Consider the titration of a weak acid that has a pKa = 4.00. Suppose a chemist was going to perform a titration on 50.0 mL of 0.050 0 M of the weak acid using 0.500 M NaOH. (A) What would be the pH of the solution after 0.00 mL of 0.500 M NaOH has been added?(B) What would be the pH halfway to the equivalence point of the titration?(C) What would be the pH at the equivalence point in the titration? (D) What would be the pH of the solution after 6.00 mL of 0.500 M NaOH has been added?

Use the following reasoning when solving this problem.

Because at the equivalence point the moles of strong base (0.500 M NaOH) added as a titrant equal the moles of weak acid, HA (50.0 ml of 0.050 M) in the solution,  we can start by calculating the volume of 0.500 M NaOH needed to reach the equivalence point. To do this we simply equate the moles of HA to moles of NaOH by using the dilution formula. i.e. M_aV_a = M_bV_b where a represents HA and b represents NaOH. To calculate volume of NaOH needed to reach the equivalence point, V_b, we plug in the molarities for HA (M_a) and NaOH (M_b) and volume of HA (V_a) in the formula and solve for V_b.Use the obtained value of V_b to determine which point of the titration each of the 4 given volumes represents. You should find the value of Vb to be .... ml).

(a) 0.00 mL added NaOH, is the region before any titrant is added. pH is determined by the weak acid equilibrium constant equation (HA + H₂O ↔  H₃O⁺ + A^-).  Use the Ka expression to determine the pH.

(b) If V_b if greater than 2.5 mL added NaOH - This is the region beforethe equivalence point. HA is partially converted to A-, so we have a mixture of HA and A- (A buffer). We use the Henderson-Hasselbalch Eq. to find pH. Subtract moles of added NaOH from initial moles of HA to calculate remaining moles of HA. The amount of conjugate base A- formed is equal to the moles of added NaOH.

(c) If V_b is equal to 5 mL added NaOH, The titration is at the equivalence point: “all” HA has been converted to A-, the conjugate weak base.  pH is determined from (A^- + H₂O ↔ HA + OH^-), so we have to use the Kb expression to determine the pH. The concentration of A- is based of the original concentration of HA times the dilution factor (initial volume/total volume).
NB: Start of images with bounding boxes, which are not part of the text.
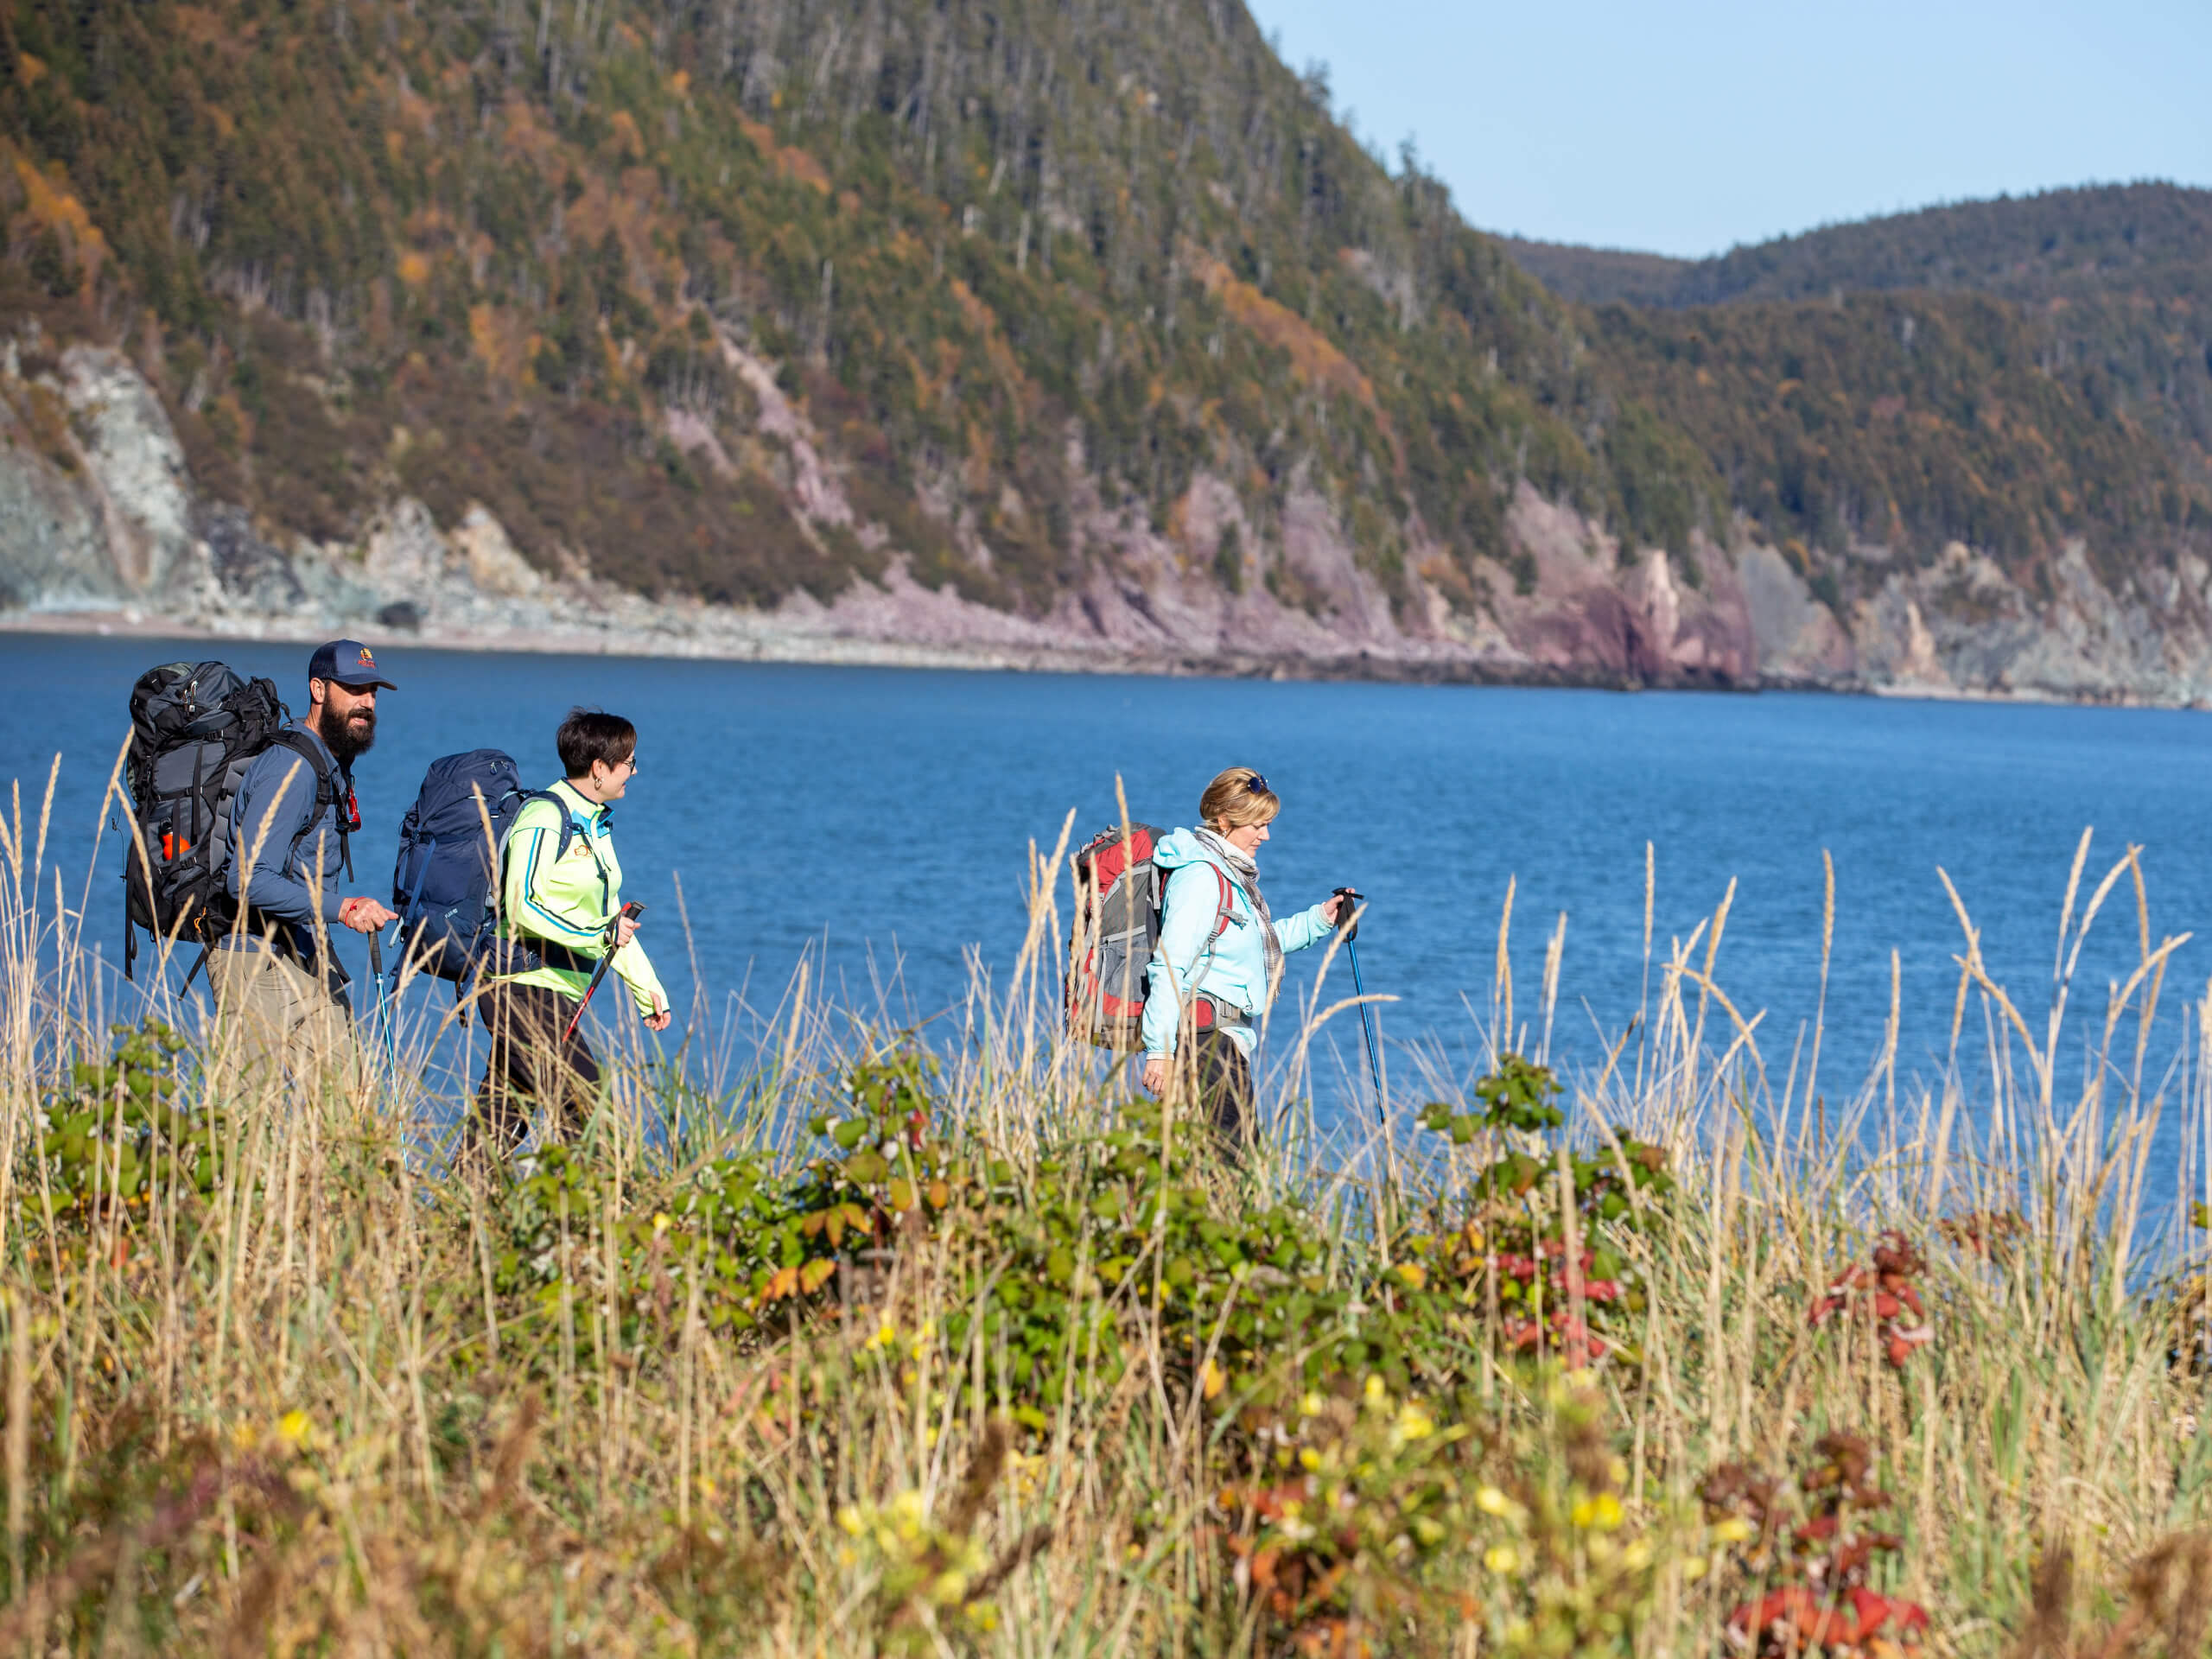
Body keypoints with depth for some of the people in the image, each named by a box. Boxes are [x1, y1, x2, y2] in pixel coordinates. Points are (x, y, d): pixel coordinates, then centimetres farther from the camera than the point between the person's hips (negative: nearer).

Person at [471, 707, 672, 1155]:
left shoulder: (596, 824, 18)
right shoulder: (543, 820, -13)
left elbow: (610, 916, 25)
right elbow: (522, 907, -21)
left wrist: (647, 989, 22)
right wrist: (596, 935, -24)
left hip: (559, 995, 10)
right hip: (523, 988, -10)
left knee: (502, 1115, 10)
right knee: (583, 1102, -16)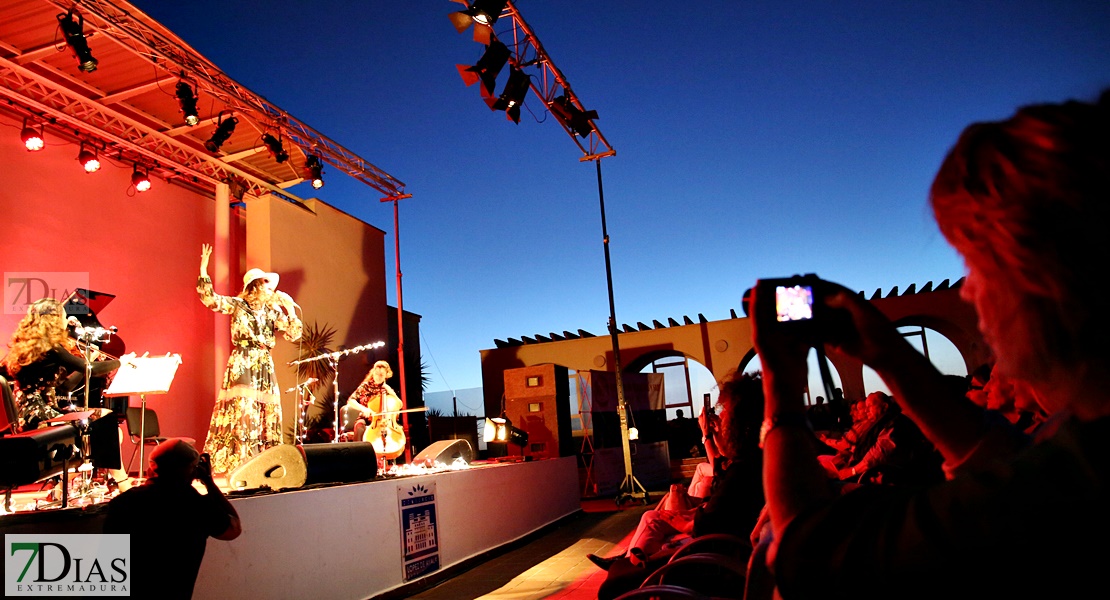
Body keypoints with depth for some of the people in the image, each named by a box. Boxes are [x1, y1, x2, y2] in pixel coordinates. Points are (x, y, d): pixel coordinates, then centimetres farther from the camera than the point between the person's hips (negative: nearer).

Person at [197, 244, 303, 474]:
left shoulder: (273, 311, 11)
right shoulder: (238, 305, 3)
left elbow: (294, 334, 5)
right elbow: (210, 299, -10)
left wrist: (290, 308, -1)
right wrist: (203, 269, -15)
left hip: (265, 368, 4)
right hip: (242, 366, -4)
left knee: (267, 416, 2)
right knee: (244, 413, -11)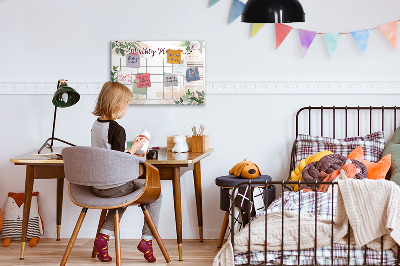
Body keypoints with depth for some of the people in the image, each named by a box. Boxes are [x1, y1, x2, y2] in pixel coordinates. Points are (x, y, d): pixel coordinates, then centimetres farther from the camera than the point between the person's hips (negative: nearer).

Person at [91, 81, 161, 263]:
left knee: (123, 195, 36)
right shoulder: (117, 130, -20)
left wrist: (130, 154, 19)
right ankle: (147, 239, 9)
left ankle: (104, 236, 19)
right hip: (114, 186, -8)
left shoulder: (96, 125, 6)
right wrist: (134, 148, -9)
(d) If 6 mL added NaOH is greater than V_b, This is the region after the equivalence point: All HA has been converted to A- and we have excess OH^- from the strong base. pH determined by excess OH^- since OH^- is a much stronger base than A-. Subtract moles of HA from moles of added NaOH to find moles of excess OH- and divide the obtained value of moles by the total volume of solution (50.0 mL + 6.00 mL = 56.00 mL = 0.056 L) to get the molarity of excess OH-, then the pOH and pH.